> _Provided passage_
>>>

For a book-related anecdote...hmm. One of my favorites occurred while I was in the master's program in Lancaster, UK. I took a class called "Place and Person in Early Modern Literature." We were studying Thomas Pott's The Wonderful Discovery of Witches in the County of Lancaster right around Halloween (just for some background, Lancaster was the site of the Pendle Witch Trials, which are some of the best known witch trials in the UK). My professor decided to take us on a field trip to Lancaster Castle and she got permission for us to have class in the dungeon where the witches were held while awaiting trial. So we sat in this medieval dungeon, reading the book out loud by candlelight while the wind howled outside. It was incredibly eerie and so much fun! It's one of my favorite memories from grad school, and definitely one of my favorite bookish stories. 
[This must have been awesome!! What an incredible professor, what an incredible class!]
2. If you were to switch places with one random character, which one would it be (does not have to the main, super minor characters are fine as well)?
This is always a hard question because bad things usually happen to the characters in the books I read, and I don’t want bad things to happen to me. I’d probably go with a character in a Jane Austen book, like Elizabeth Bennet or Emma Woodhouse. Actually, definitely Emma. It would be nice to be handsome, clever, and rich. If I were Elizabeth, I’d have to deal with having Mrs. Bennet for a mother...
[Yes, but Emma marries a man 16 years older than her who admits he started loving her when she was 13... I liked Knightley up until that moment.
But true, Emma has way better life prospects than Lizzie, even if Lizzie marries The Love Interest par excellence. And by being Emma, one can avoid both Mrs Bennet and Lydia!! Very important for one's well-being, in my humble opinion.]
3. Do you use NetGalley or similar websites for reading ARCs?

<<<

> _Extracted information_
>>>

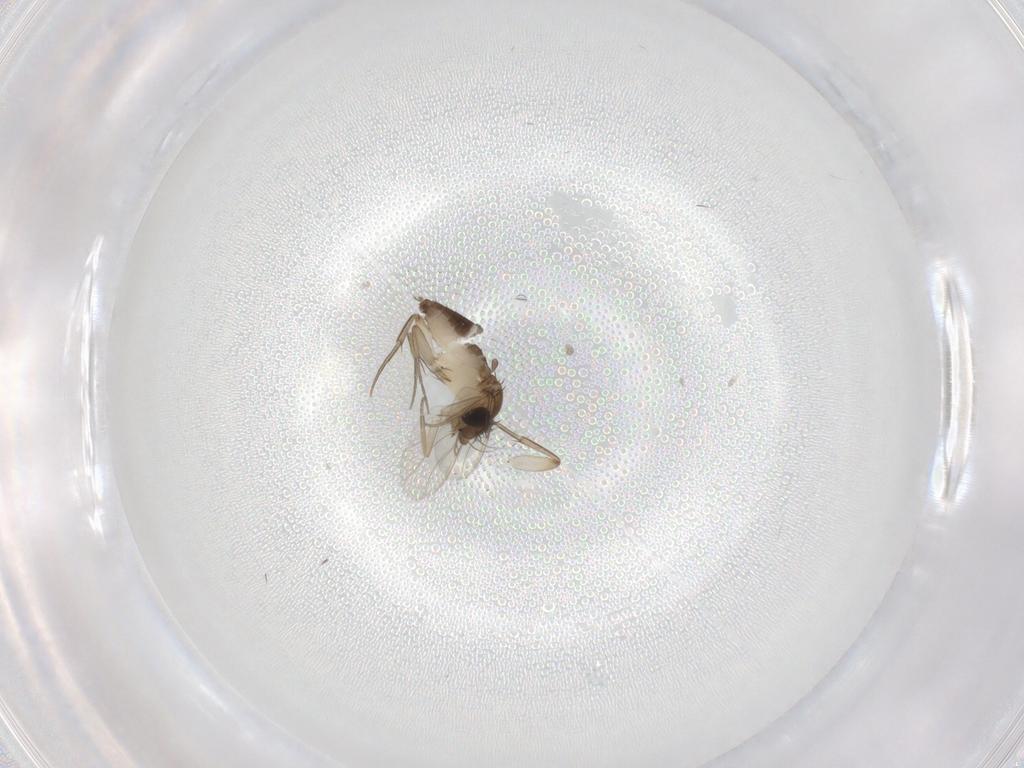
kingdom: Animalia
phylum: Arthropoda
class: Insecta
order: Diptera
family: Phoridae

<<<

> _Problems_
(1) Reproduce the bookish Q&A starting with "[This must have" and going on through "fine as well)?", replacing "professor" with "lecturer".
(2) Carry on the bookish Q&A from its last line.

> _Answers by task_
(1)
[This must have been awesome!! What an incredible lecturer, what an incredible class!]
2. If you were to switch places with one random character, which one would it be (does not have to the main, super minor characters are fine as well)?

(2)
I just started using NetGalley this year, and I really like it. I've gotten access to some really great books so far and some new releases that I've been excited for.
4. First book that comes to your mind when I say "spring"?
Chalice by Robin McKinley. It’s very focused on nature and bees, which just screams spring to me.
5. Absolute favourite character ever?
I would say my favorite character ever (if I really had to pick only one...it's so hard) is Sansa Stark from A Song of Ice and Fire. 
Free space!
I suppose I'll leave things off with some recommendations for books that I don't think get enough attention. 
The Girls at 17 Swann Street by Yara Zgheib is a beautiful and harrowing look at a woman's recovery from anorexia and it is the best book I've read this year. It's a difficult read, but absolutely worth it. 
All the Ever Afters by Danielle Teller is a historical retelling of Cinderella focused on the stepmother's story. It features a Cinderella character who is coded as on the autism spectrum, which I thought was fantastic, and overall it's an amazing retelling. 
Or What You Will by Jo Walton, which was just released this year. It's fantasy metafiction and one of the most delightful fantasy novels I've read in a while.  
[This year = 2020, the year the interview took place in]
You can follow her at @aliteraryprincess, on her website, and on Goodreads.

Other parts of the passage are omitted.